I had this, and I read this. 😀


Then my mom bought me my first pop culture novel: Sweet Valley. I forget, though, if it had been a Kids or Twins book. Either way, I got hooked. I borrowed every single one we had in the library, and I borrowed whatever I could from classmates–never mind that I was in no way close to them. I had books they wanted to borrow and vice versa. The books brought us together.

I remember during Intramurals (week-long sports activities) that fellow bookworms and I would sit along the hallways instead of cheering on batchmates as they went head to head with other levels because we preferred to read. I had an endless supply of Sweet Valley (Kids, Twins, High, University, Saga), Nancy Drew, Hardy Boys, Babysitters’ Club, Sweet Dreams, Love Stories and probably some less known other book series.

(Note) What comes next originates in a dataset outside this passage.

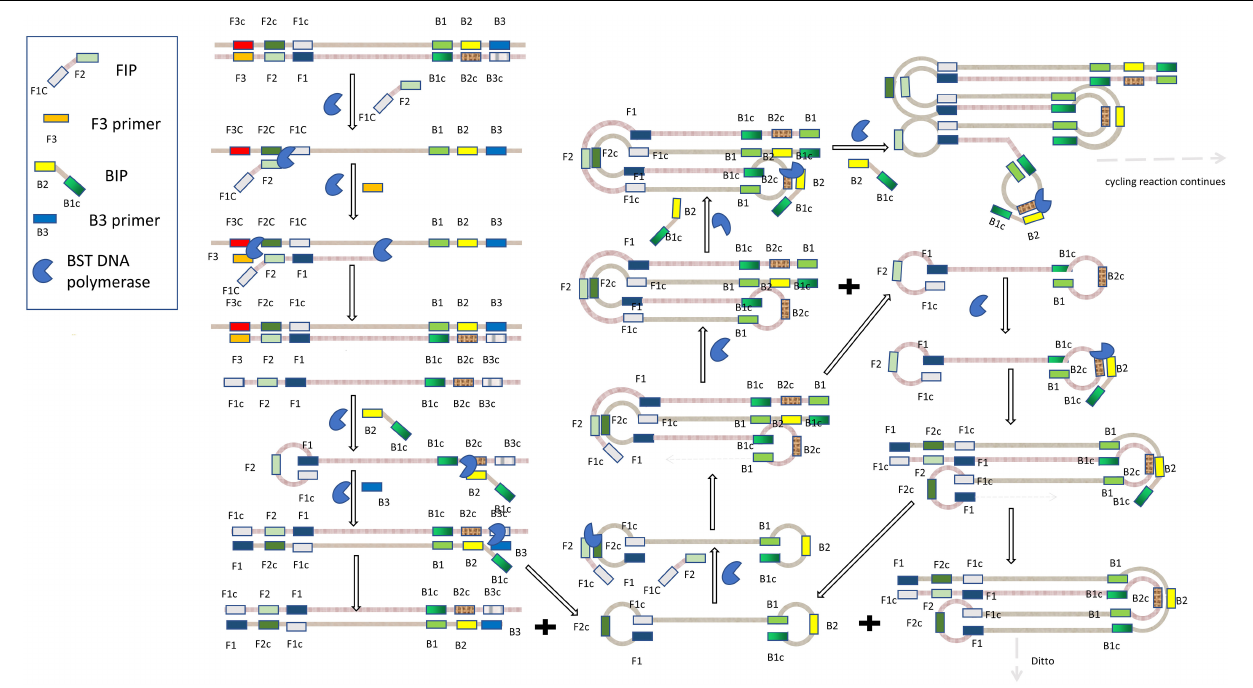
FIGURE 2 | Schematic diagram of loop-mediated isothermal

I also remember that when my mom gave me my first Nancy Drew book, we were on our way to Cebu. It was an overnight journey by ship, so I had my new book to keep me company. 🙂 Before that time, I had been reading only the Nancy Book stories from the library–the hard-bound classic ones–and then my mom got me my first “contemporary” Nancy Drew paperback. I was giddy beyond compare. On the way to the port I had already been sneaking peeks at the pages. I had to do it secretly because my mom wouldn’t let me read in the car because she said it would ruin my eyes (and she was right, huhu), but when we were on the ship and settled in, I had that book out quicker than Superman could catch a speeding bullet. I was done long before we had stepped off the ship the next day.

I don’t remember much anymore of the different book titles I read in my youth, only that they were mainly Sweet Valley and Nancy Drew books.

I started reading more serious stuff when I got to high school. I remember reading Austen’s Persuasion after I graduating from grade school (I think) and Pride and Prejudice a few years later. I didn’t understand them, to be honest, mainly because Austen’s prose was too much to handle for a pre-teen. I watched the movies when I got copies, and they helped me understand the stories when I read them again.

When it was time to apply for college, I was torn between taking up Psych or Literature or Japanese Studies–all these being my main interests at that point in my life. It was when my senior English teacher commended me on an essay that I decided to go for Lit. In hindsight, I realize that I only chose Lit because I loved to read. When it was time to read those tough but beautiful stories and critique and analyze them, I found myself way out of my league.

I persevered and survived. I discovered a love for children’s literature and young adult stories, but it didn’t mean I had turned my back on the more “serious” literature. Right now I have DFW’s Infinite Jest on my TBR pile. I’m 50 something pages in and I’m nowhere close to making a dent in this tome. Among the books on my TBR pile are Chocolat, Lolita, and A Thousand Splendid Suns. Um. Yeaaaah. The only reason I still haven’t cracked these books open is that I’m not sure I’m ready for the earth-shattering emotions I’m sure I would encounter. There’s something intimidating about emotions, isn’t there?

If there’s one thing about literature I love, it’s that it makes me think and imagine and FEEL, no matter how strong the emotion is. Literature is true, and it is powerful, and I love it.